電気の購入者=需要家サイドから見るとどうでしょうか。

近年、「実質100%の再生可能エネルギー電気を使用」とうたう企業・団体が増えてきました。たとえば再生可能エネルギー100%を推進する国際ビジネスイニシアチブ「RE100」には、世界に名だたる企業が参加しています。

気候変動への対策が喫緊の課題となり、企業活動も環境への貢献度をものさしとする時代になっています。「再エネ実質100%」をアピールしたい企業・団体は、非化石価値市場から非化石証書を購入することで、それを可能にします。

FIT制度の導入によって、これまでも再生可能エネルギー電気は拡大してきました。しかし、FIT制度では再エネ賦課金によって消費者が環境価値を分有していると考えるため、FIT電源を使用していても、それを再エネ電源として主張することはできませんでした。

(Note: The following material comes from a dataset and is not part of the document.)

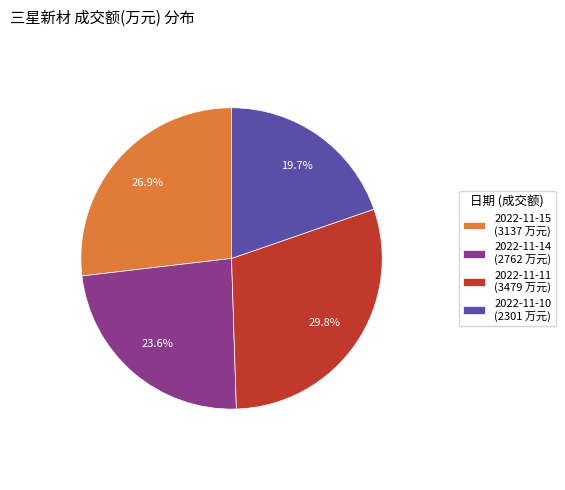

Which category has the biggest portion of the pie?

2022-11-11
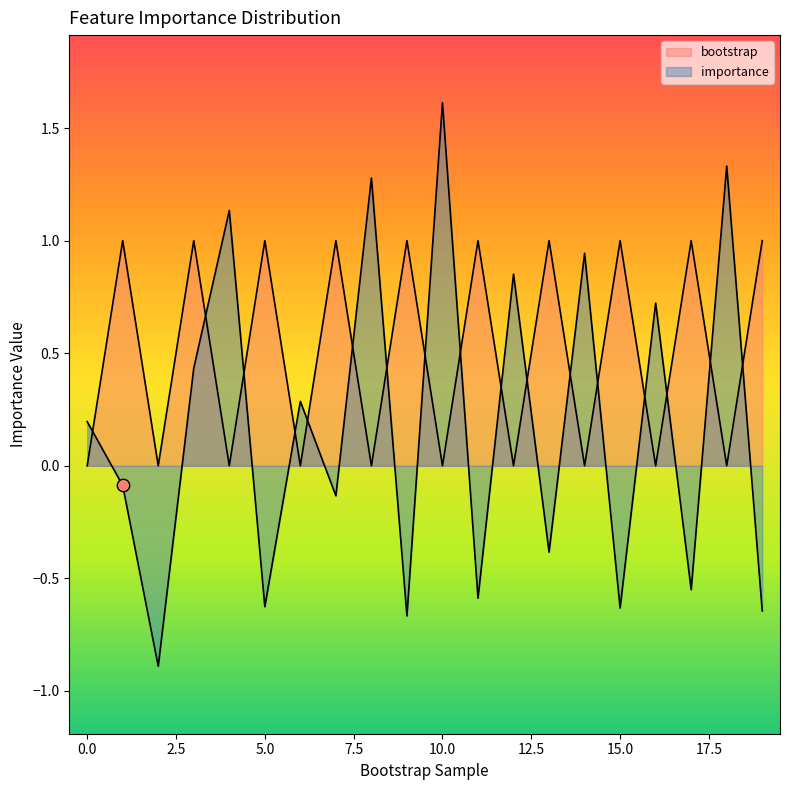

Which series has the widest spread of Y values?

importance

FIP制度開始によって非化石価値市場が活性化することで、需要家が非化石証書を購入する機会が拡大することが予想されます。

5.FIP制度は再エネ主力電源化のステップ

再生可能エネルギーが他の電源とのコスト競争に打ち勝ち、自立した電源へと成長するための一階梯(かいてい)となるFIP制度。FITが「ホップ」ならば、FIPは「ステップ」となることでしょう。

日本の脱炭素社会化を実現するためには、再生可能エネルギーの主力電源化という「ジャンプ」が必要になります。社会全体のバックアップがもちろん必要になりますが、再エネ事業者の経営戦略と創意工夫がより一層求められることになるでしょう。